▶ [DATA SHOWN]:
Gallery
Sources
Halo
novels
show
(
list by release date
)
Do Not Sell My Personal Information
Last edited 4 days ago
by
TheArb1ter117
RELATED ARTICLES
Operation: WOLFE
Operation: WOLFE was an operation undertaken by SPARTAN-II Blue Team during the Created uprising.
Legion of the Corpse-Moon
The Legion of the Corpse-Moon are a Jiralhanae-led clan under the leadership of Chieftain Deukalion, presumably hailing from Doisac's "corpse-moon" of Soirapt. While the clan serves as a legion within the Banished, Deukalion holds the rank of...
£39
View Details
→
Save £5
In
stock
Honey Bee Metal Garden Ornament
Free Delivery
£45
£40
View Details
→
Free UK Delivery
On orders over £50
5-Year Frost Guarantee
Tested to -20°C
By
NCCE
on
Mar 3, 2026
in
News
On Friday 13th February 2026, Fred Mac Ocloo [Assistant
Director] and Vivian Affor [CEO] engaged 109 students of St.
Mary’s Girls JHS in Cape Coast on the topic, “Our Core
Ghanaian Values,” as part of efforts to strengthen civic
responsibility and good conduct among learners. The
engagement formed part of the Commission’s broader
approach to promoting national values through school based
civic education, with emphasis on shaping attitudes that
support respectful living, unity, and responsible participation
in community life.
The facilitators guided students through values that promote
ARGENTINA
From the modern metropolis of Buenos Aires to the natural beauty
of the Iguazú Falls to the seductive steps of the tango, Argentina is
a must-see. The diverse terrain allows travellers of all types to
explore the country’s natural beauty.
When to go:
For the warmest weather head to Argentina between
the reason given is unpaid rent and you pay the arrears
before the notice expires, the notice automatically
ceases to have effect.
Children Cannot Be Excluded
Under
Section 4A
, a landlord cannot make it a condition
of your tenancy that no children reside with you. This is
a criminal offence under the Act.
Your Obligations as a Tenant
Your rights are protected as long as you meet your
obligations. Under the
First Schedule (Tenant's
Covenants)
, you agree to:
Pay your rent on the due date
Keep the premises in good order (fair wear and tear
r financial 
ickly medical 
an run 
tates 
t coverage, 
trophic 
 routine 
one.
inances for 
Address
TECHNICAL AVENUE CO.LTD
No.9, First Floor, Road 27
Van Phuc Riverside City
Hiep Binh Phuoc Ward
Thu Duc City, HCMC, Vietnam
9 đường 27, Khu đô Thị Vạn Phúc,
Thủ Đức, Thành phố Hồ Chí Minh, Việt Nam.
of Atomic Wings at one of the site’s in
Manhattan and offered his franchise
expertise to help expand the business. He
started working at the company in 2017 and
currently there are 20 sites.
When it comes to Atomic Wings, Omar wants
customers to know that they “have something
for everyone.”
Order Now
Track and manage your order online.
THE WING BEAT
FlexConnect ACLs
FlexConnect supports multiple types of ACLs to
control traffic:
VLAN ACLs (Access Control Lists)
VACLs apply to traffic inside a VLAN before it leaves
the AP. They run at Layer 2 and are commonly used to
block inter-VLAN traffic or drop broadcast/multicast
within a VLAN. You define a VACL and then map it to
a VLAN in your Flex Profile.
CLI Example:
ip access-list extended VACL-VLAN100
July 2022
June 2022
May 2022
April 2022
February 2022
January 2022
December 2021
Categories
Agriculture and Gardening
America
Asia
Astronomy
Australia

▶ [PROBLEM DESCRIPTION]: Print the text of every item above, line for line, changing nothing.

▶ [TASK RESULT]:
Gallery
Sources
Halo
novels
show
(
list by release date
)
Do Not Sell My Personal Information
Last edited 4 days ago
by
TheArb1ter117
RELATED ARTICLES
Operation: WOLFE
Operation: WOLFE was an operation undertaken by SPARTAN-II Blue Team during the Created uprising.
Legion of the Corpse-Moon
The Legion of the Corpse-Moon are a Jiralhanae-led clan under the leadership of Chieftain Deukalion, presumably hailing from Doisac's "corpse-moon" of Soirapt. While the clan serves as a legion within the Banished, Deukalion holds the rank of...
£39
View Details
→
Save £5
In
stock
Honey Bee Metal Garden Ornament
Free Delivery
£45
£40
View Details
→
Free UK Delivery
On orders over £50
5-Year Frost Guarantee
Tested to -20°C
By
NCCE
on
Mar 3, 2026
in
News
On Friday 13th February 2026, Fred Mac Ocloo [Assistant
Director] and Vivian Affor [CEO] engaged 109 students of St.
Mary’s Girls JHS in Cape Coast on the topic, “Our Core
Ghanaian Values,” as part of efforts to strengthen civic
responsibility and good conduct among learners. The
engagement formed part of the Commission’s broader
approach to promoting national values through school based
civic education, with emphasis on shaping attitudes that
support respectful living, unity, and responsible participation
in community life.
The facilitators guided students through values that promote
ARGENTINA
From the modern metropolis of Buenos Aires to the natural beauty
of the Iguazú Falls to the seductive steps of the tango, Argentina is
a must-see. The diverse terrain allows travellers of all types to
explore the country’s natural beauty.
When to go:
For the warmest weather head to Argentina between
the reason given is unpaid rent and you pay the arrears
before the notice expires, the notice automatically
ceases to have effect.
Children Cannot Be Excluded
Under
Section 4A
, a landlord cannot make it a condition
of your tenancy that no children reside with you. This is
a criminal offence under the Act.
Your Obligations as a Tenant
Your rights are protected as long as you meet your
obligations. Under the
First Schedule (Tenant's
Covenants)
, you agree to:
Pay your rent on the due date
Keep the premises in good order (fair wear and tear
r financial 
ickly medical 
an run 
tates 
t coverage, 
trophic 
 routine 
one.
inances for 
Address
TECHNICAL AVENUE CO.LTD
No.9, First Floor, Road 27
Van Phuc Riverside City
Hiep Binh Phuoc Ward
Thu Duc City, HCMC, Vietnam
9 đường 27, Khu đô Thị Vạn Phúc,
Thủ Đức, Thành phố Hồ Chí Minh, Việt Nam.
of Atomic Wings at one of the site’s in
Manhattan and offered his franchise
expertise to help expand the business. He
started working at the company in 2017 and
currently there are 20 sites.
When it comes to Atomic Wings, Omar wants
customers to know that they “have something
for everyone.”
Order Now
Track and manage your order online.
THE WING BEAT
FlexConnect ACLs
FlexConnect supports multiple types of ACLs to
control traffic:
VLAN ACLs (Access Control Lists)
VACLs apply to traffic inside a VLAN before it leaves
the AP. They run at Layer 2 and are commonly used to
block inter-VLAN traffic or drop broadcast/multicast
within a VLAN. You define a VACL and then map it to
a VLAN in your Flex Profile.
CLI Example:
ip access-list extended VACL-VLAN100
July 2022
June 2022
May 2022
April 2022
February 2022
January 2022
December 2021
Categories
Agriculture and Gardening
America
Asia
Astronomy
Australia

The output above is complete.